• Aim of the task: Would you copy each line of the data below that has "Right"?

(Saved entries)

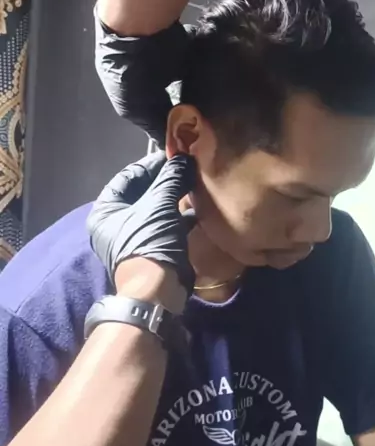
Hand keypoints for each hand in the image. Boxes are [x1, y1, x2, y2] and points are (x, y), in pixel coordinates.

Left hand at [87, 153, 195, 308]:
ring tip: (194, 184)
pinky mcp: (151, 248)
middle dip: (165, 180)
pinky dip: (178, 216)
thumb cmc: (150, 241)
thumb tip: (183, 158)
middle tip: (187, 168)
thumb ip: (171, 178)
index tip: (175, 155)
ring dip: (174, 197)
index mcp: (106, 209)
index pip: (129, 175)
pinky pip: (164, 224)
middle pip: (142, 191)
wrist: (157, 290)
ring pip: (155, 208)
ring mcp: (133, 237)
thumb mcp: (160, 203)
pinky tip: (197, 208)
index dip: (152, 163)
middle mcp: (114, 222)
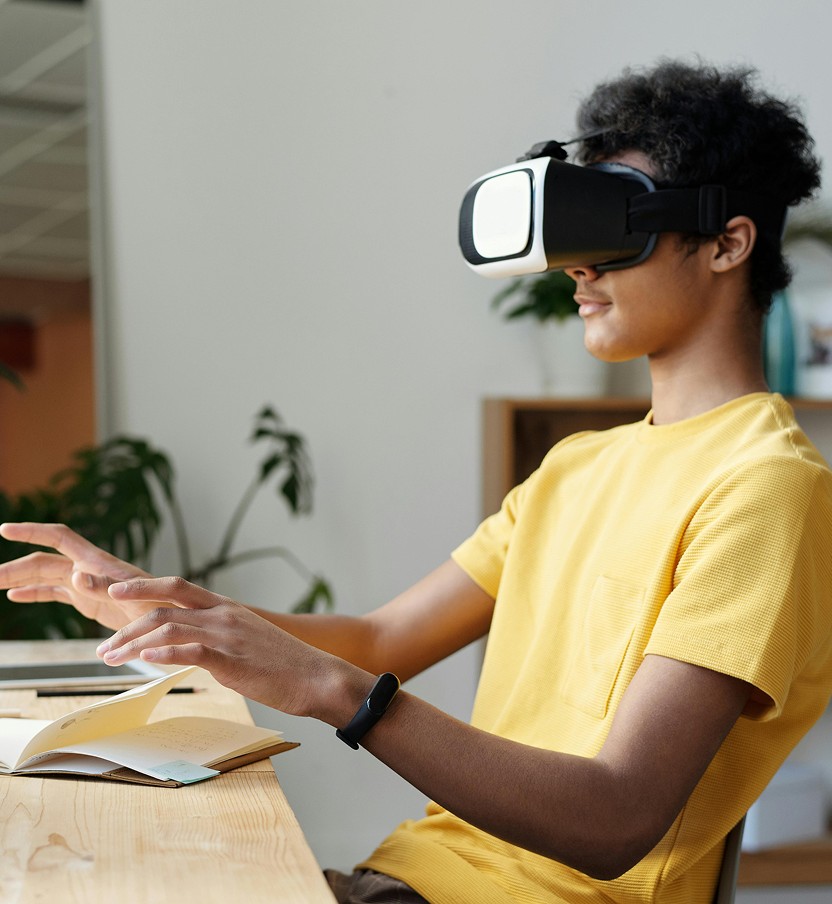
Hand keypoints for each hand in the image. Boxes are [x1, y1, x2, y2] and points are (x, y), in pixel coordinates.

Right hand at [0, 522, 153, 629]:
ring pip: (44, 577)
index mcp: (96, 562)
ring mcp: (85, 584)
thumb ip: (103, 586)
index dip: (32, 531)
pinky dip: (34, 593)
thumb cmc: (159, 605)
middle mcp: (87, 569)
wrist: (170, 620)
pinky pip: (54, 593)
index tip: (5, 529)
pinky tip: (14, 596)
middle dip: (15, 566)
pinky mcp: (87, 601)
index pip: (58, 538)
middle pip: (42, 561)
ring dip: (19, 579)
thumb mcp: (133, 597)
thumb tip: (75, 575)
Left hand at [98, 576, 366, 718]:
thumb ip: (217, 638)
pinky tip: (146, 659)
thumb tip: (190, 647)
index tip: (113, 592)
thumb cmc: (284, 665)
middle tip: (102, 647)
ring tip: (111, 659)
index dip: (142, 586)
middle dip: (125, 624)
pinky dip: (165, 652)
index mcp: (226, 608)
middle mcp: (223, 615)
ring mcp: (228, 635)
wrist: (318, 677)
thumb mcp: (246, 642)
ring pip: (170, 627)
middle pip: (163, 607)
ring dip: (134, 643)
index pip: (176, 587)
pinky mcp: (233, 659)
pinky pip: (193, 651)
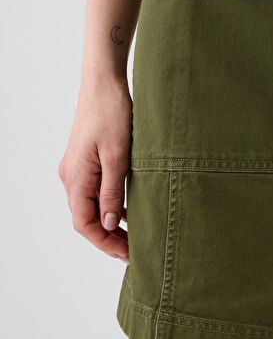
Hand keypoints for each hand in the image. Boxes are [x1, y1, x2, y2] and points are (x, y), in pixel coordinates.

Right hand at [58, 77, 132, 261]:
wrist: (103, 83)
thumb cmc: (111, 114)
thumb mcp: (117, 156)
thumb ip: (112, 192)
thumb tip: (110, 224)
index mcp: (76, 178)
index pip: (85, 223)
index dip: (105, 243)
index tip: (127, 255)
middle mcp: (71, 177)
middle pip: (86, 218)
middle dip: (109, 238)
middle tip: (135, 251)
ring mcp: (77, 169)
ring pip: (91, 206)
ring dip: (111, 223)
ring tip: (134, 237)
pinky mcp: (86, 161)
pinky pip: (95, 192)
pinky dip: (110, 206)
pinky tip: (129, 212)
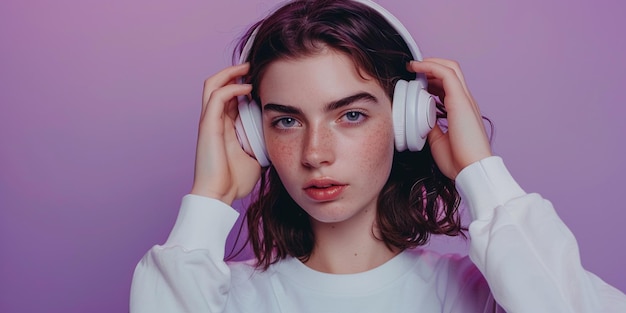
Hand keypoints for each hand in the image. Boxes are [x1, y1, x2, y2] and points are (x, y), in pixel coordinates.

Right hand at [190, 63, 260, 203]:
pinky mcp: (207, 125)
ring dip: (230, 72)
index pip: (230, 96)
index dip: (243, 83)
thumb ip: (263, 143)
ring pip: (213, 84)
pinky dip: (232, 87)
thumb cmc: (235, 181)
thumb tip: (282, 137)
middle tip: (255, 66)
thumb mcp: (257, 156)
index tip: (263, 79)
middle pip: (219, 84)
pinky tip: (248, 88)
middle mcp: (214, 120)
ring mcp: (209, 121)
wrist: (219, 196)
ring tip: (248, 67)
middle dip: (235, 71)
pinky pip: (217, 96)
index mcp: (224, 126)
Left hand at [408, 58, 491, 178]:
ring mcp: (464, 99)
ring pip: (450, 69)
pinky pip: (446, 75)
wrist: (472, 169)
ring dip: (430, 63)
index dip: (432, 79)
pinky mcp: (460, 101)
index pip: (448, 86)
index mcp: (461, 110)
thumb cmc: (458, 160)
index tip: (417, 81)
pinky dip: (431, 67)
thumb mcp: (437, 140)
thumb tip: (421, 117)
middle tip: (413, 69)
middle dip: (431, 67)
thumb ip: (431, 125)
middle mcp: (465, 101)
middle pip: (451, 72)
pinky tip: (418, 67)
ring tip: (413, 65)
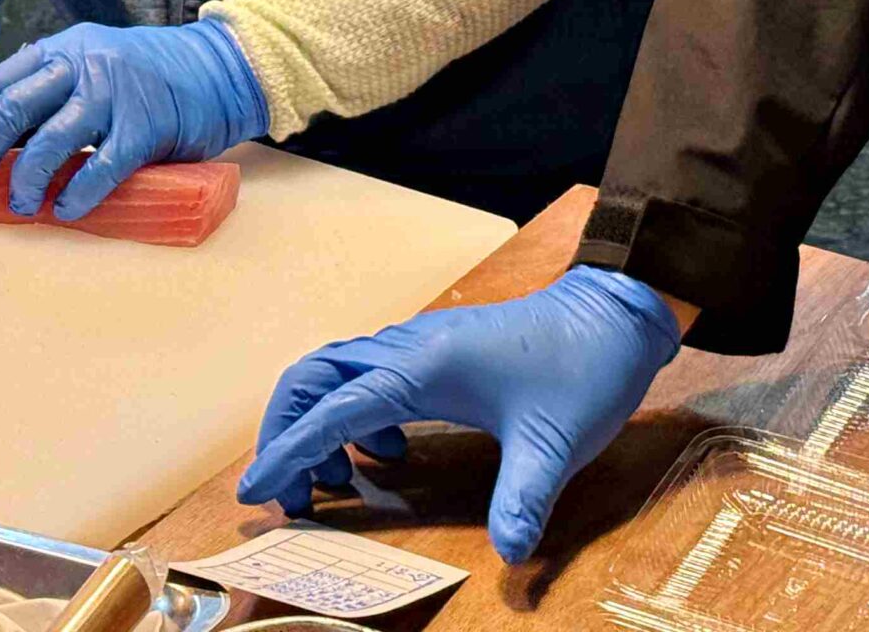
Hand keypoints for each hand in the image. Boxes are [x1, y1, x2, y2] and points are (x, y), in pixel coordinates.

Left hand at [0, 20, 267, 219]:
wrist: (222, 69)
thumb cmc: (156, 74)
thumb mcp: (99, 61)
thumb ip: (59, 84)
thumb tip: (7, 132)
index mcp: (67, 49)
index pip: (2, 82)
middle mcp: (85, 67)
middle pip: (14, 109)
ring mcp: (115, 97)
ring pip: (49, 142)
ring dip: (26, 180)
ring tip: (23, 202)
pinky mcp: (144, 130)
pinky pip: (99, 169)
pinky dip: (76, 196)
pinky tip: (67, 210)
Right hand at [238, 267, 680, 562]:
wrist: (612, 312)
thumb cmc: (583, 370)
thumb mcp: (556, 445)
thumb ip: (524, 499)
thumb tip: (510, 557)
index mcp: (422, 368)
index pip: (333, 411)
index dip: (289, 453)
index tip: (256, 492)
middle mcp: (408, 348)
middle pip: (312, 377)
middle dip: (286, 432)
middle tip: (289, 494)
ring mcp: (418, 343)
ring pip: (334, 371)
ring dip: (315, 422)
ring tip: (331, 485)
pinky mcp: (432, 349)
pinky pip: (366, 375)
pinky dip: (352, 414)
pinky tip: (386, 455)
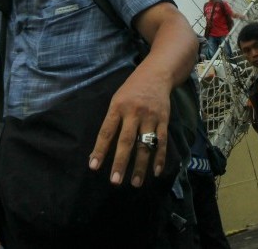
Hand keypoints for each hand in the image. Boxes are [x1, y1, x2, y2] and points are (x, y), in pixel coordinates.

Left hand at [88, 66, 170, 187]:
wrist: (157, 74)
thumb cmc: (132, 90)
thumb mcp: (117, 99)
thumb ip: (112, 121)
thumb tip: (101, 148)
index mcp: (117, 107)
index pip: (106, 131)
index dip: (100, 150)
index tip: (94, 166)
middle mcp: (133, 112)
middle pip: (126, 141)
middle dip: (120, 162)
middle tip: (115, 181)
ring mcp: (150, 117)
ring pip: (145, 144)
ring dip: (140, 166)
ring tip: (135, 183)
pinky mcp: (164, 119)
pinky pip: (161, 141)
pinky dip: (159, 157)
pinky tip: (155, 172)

• Answer for this exercise:
Right hand at [0, 522, 153, 629]:
Right hand at [58, 77, 132, 261]:
Right hand at [190, 63, 260, 203]:
Right hand at [238, 267, 680, 562]:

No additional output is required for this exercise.